Enter Mike McDole and Rodney Kibzey, a pair of amateur do-it-yourselfers who, next February, will have the distinct honor of escorting their buddies to their local distributor, noting a stack of sixpacks in the corner and saying, "Hey, that's my face on the label."

The two homebrewers submitted the winning consumer recipes in the 2007 Samuel Adams American Homebrew Contest. Their beers will be packaged, along with a third from a to-be-announced Boston Beer employee, in Samuel Adams LongShot variety sixpacks.

No, neither of the winners is a Boston Lager clone. But after tasting each a couple weeks ago, I can assure you they stand on par with anything else with a Sam Adams label.

McDole, 59, a computer consultant from the San Francisco Bay area, turned out a typically hoppy, West Coast-influenced Double IPA. Kibzey, 38, from outside Chicago, won with a German weizenbock. Both beers are so good, you can't help but feel that Koch is playing with fire.

I mean, name another company the size of Boston Beer (America's fifth-largest brewer) that willingly opens the doors to outsiders, invites them to make their own version of its product and then markets it to the rest of the world.Jim Koch's hints for homebrewers

It's as if Campbell's Soup told its customers, "C'mon, make a better tomato soup than us, and we'll sell it for ya!"

Maybe Sam Adams doesn't have to worry about someone making a better Boston Lager, but why take the chance?

Koch said it's a way to honor the roots of craft brewing.

His first version of Boston Lager was a homebrew. And when the big-beer industry laughed him off for trying to start a nationwide craft brewery in 1984, "The American Homebrewers Association treated us as rock stars . . . I always promised myself that I would give back something to those who welcomed us when nobody else did."

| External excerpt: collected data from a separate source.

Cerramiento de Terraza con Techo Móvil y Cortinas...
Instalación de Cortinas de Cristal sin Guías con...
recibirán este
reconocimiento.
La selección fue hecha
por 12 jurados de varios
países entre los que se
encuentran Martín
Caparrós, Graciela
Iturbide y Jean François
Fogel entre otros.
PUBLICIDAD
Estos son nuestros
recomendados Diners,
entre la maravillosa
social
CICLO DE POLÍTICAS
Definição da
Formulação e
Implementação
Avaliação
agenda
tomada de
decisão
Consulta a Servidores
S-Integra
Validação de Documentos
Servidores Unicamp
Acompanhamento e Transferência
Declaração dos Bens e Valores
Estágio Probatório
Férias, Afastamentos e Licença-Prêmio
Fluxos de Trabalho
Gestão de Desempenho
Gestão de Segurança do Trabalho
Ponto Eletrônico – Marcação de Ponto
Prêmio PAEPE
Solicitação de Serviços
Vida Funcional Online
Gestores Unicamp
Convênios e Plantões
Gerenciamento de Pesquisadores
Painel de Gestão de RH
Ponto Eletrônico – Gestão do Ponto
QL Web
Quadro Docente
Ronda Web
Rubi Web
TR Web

To this day, his company still provides hands-on advice to brewer wannabes, even occasionally sharing ingredients. It encourages all its employees - not just the brewers, but salespeople and office workers - to brew at home. And up in its hometown, homebrewers are competing in a Sam Adams contest in which the winning recipe will be served at New England Patriots home games.

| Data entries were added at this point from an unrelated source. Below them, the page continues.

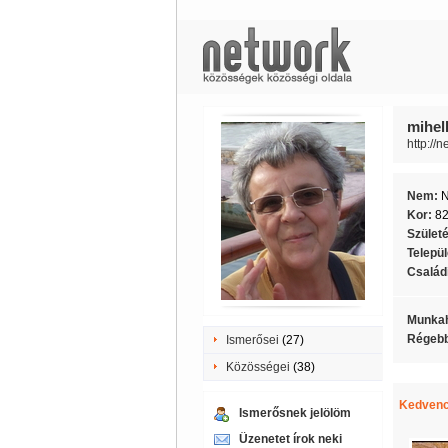
mihel
http://
Nem:
Kor:
8
Szület
Telepü
Családi
Munkah
Régebb
Ismerősei
(27)
Közösségei
(38)
Kedvenc
Ismerősnek jelölöm
Üzenetet írok neki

The irony is that Boston Beer's success - and that of the rest of the craft-beer segment - ought to be a threat to the homebrewing hobby. After all, why go through hours of boiling wort, racking beer and cleaning bottles when you can just run down to the store and buy 100 different excellent ales and lagers?

"That's just it," said Koch. "When I started homebrewing, it was because you couldn't buy any good beer. You had to make it yourself. Today, the new wave of homebrewers have already developed an appreciation of good beer. They're in it to get back to their roots; they don't just want to buy their favorite beer, they want to make it themselves."

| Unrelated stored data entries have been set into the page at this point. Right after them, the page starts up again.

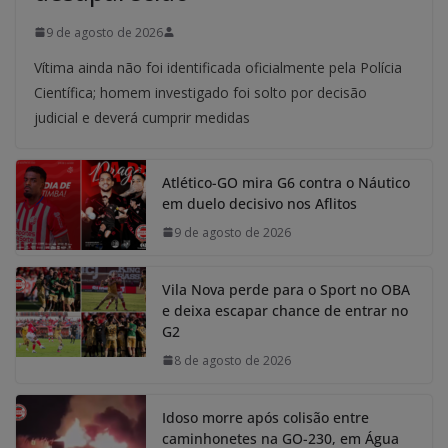
9 de agosto de 2026
Vítima ainda não foi identificada oficialmente pela Polícia
Científica; homem investigado foi solto por decisão
judicial e deverá cumprir medidas
Atlético-GO mira G6 contra o Náutico
em duelo decisivo nos Aflitos
9 de agosto de 2026
Vila Nova perde para o Sport no OBA
e deixa escapar chance de entrar no
G2
8 de agosto de 2026
Idoso morre após colisão entre
caminhonetes na GO-230, em Água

Indeed, Kibzey, who learned how to brew from an old girlfriend, said he modeled his beer after the world's classic dark wheat beer, Schneider Aventinus. And McDole's Double IPA is aimed at Russian River's Pliny the Elder.

"According to Vinnie [Cilurzo, Russian River's owner], I nailed it," McDole said.

Neither is looking to brew professionally.

"To me," said McDole, "the essence of brewing is to spark up the flame and stir the spoon in a big pot of boiling wort. It's where man meets beer."

Some day, maybe, it's where man will meet an even better Boston Lager.

-0-

Speaking of amateurs competing with the pros, there's a local homebrewer who deserves some recognition: Christopher Bowen of Bethlehem.

Earlier this year, he teamed with brewmaster Beau Baden of Bethlehem Brew Works to make an English-style India pale ale for the Great American Beer Festival's pro-am competition.

The beer beat out 47 other entries and won gold.

Astonishingly, Bowen has been brewing only one year. He credits Keystone Homebrew Supply with helping him gear up for his hobby.

"It's was pretty exciting," Bowen said of the medal.

"I'm a five- and 10-gallon batch brewer, and all of a sudden I was making 500 gallons. Working with Beau was great. He gave me the full hands-on. I was involved in every process. I think I spent 10 hours shoveling grain."

Bowen, 40, doubts he'll give up his job as a financial planner.

"But I did get a couple of offers when I was out in Denver for the festival," he said.